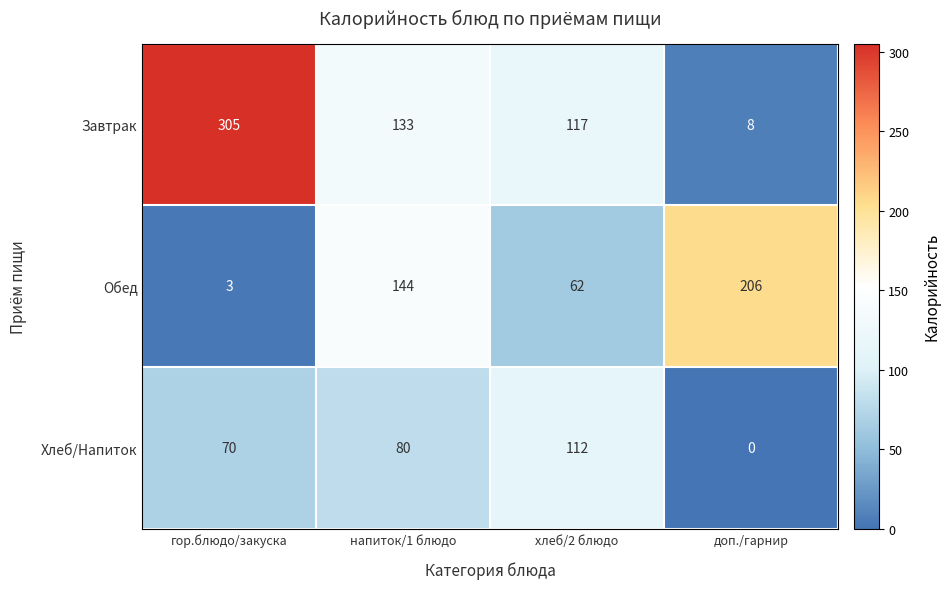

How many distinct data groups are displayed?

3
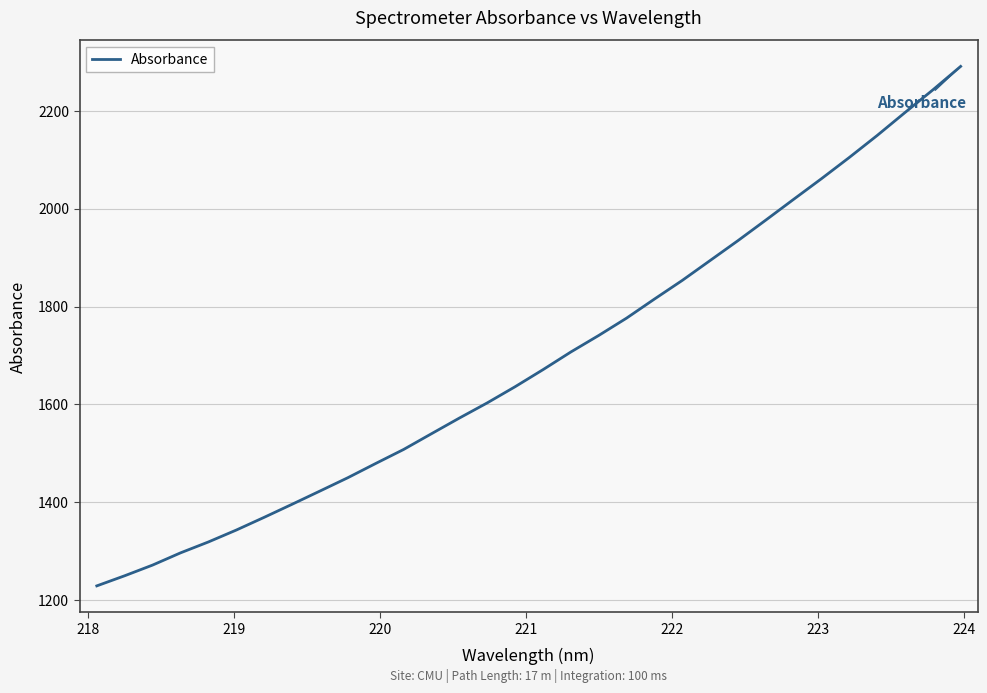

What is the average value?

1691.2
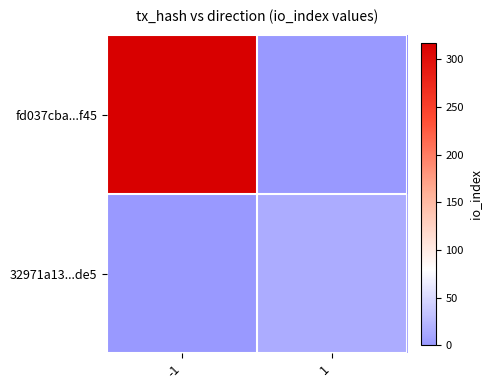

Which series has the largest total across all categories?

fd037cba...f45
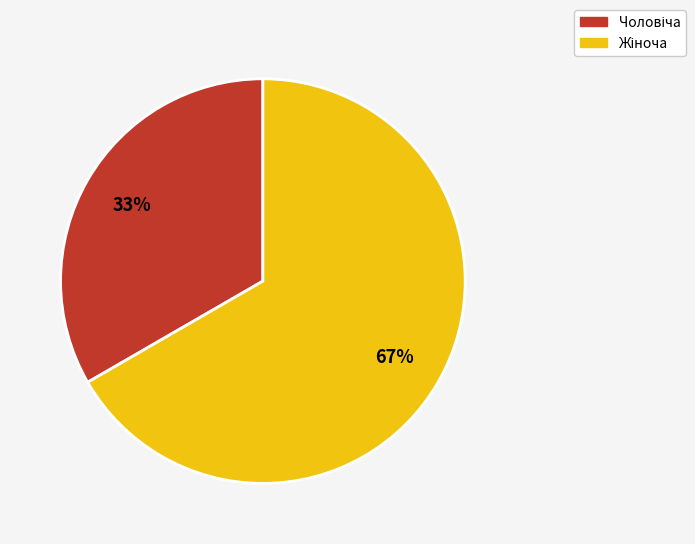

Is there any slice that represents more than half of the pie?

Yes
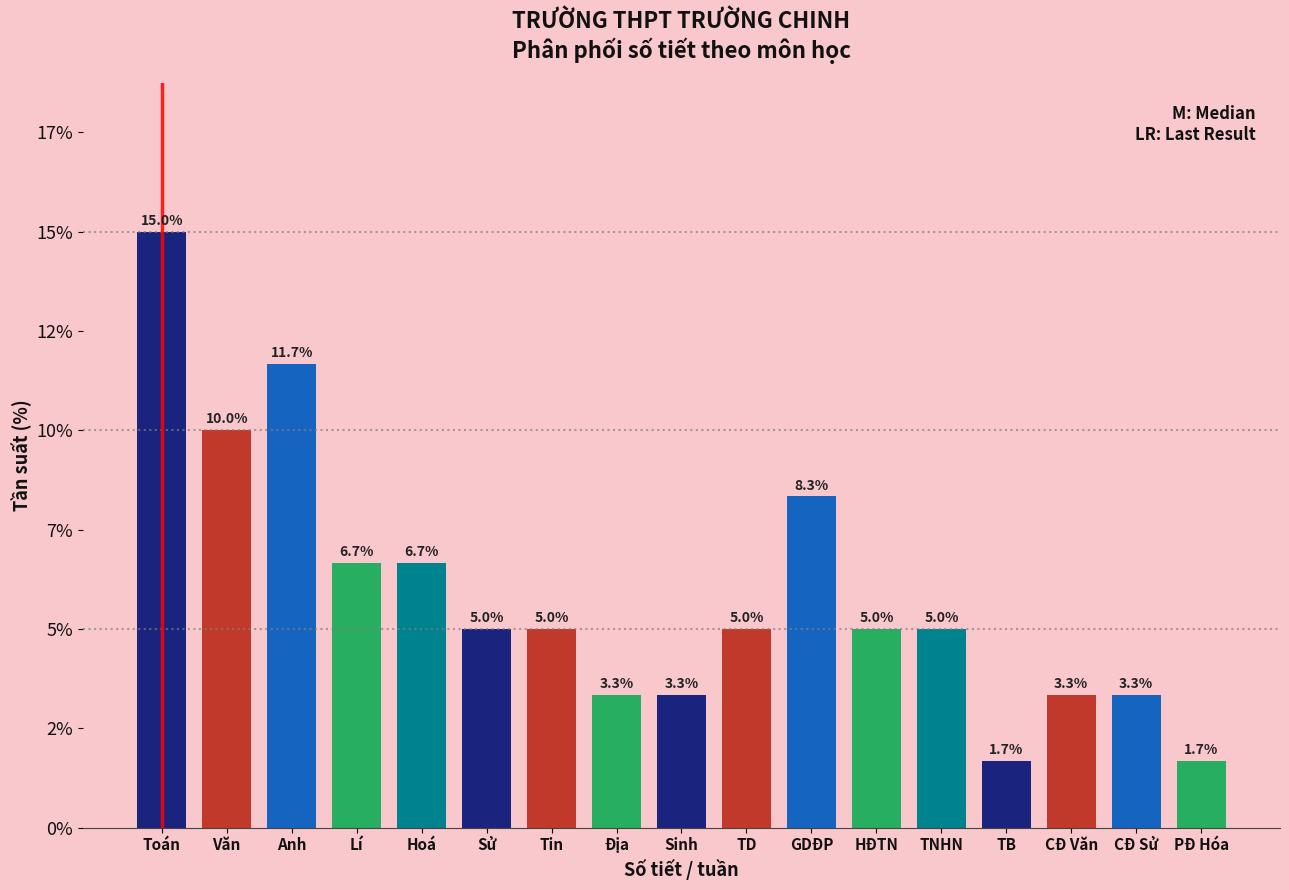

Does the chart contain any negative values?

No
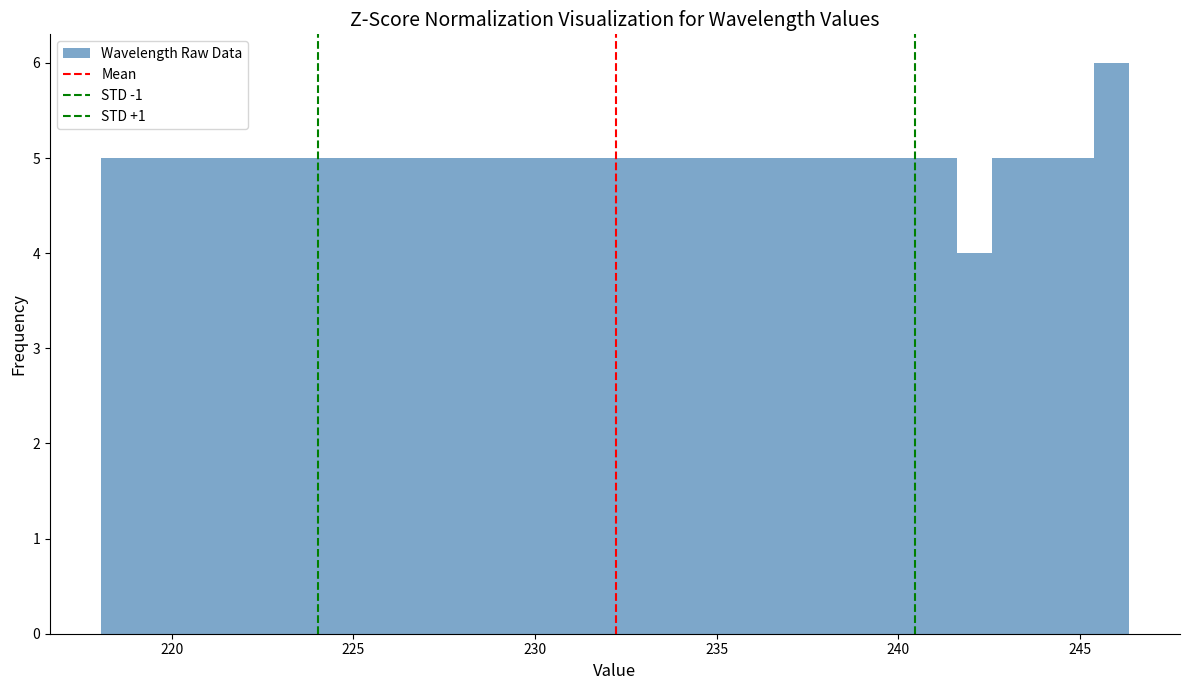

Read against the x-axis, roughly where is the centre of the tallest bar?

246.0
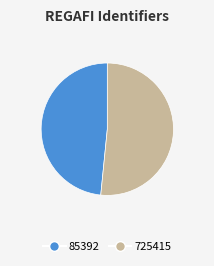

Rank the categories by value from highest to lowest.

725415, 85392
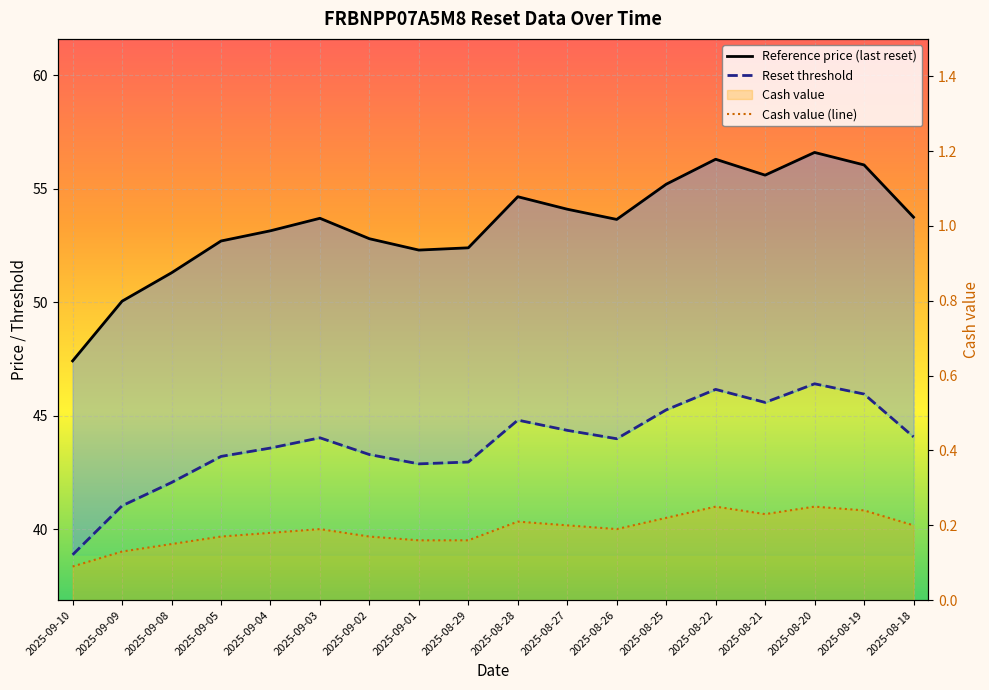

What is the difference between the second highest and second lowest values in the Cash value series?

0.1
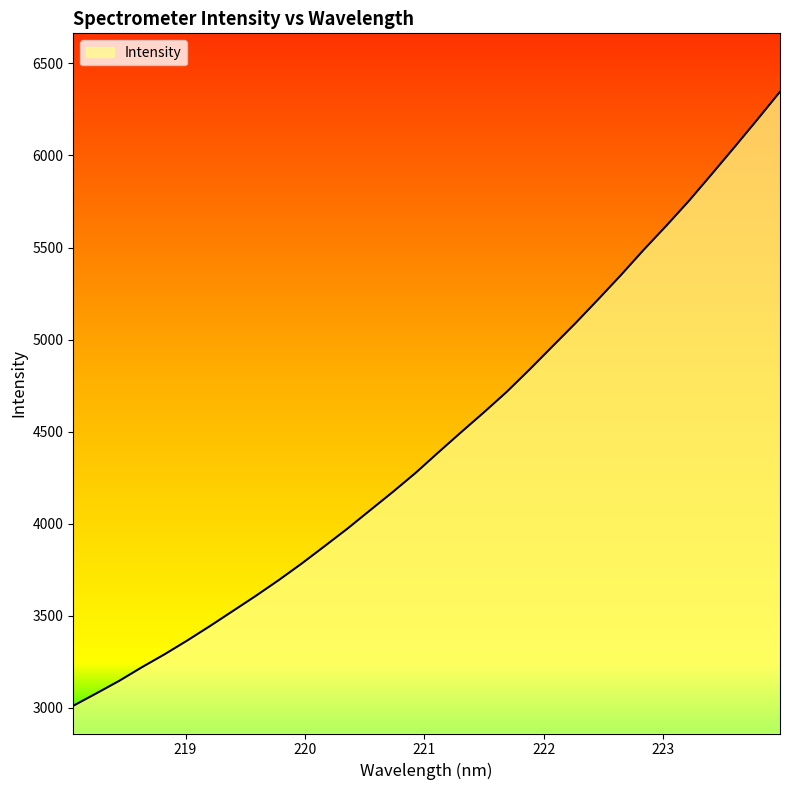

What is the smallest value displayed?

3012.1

++++++

### [The problem]
Please rewrite all of the items above, swapping "chart" for "graph" and keeping everything else the same. Leave the pictures out of your answer.

### [Exercise output]
How many distinct data groups are displayed?

3

What is the average value?

1691.2

Which series has the largest total across all categories?

fd037cba...f45

Is there any slice that represents more than half of the pie?

Yes

Does the graph contain any negative values?

No

Read against the x-axis, roughly where is the centre of the tallest bar?

246.0

Rank the categories by value from highest to lowest.

725415, 85392

What is the difference between the second highest and second lowest values in the Cash value series?

0.1

What is the smallest value displayed?

3012.1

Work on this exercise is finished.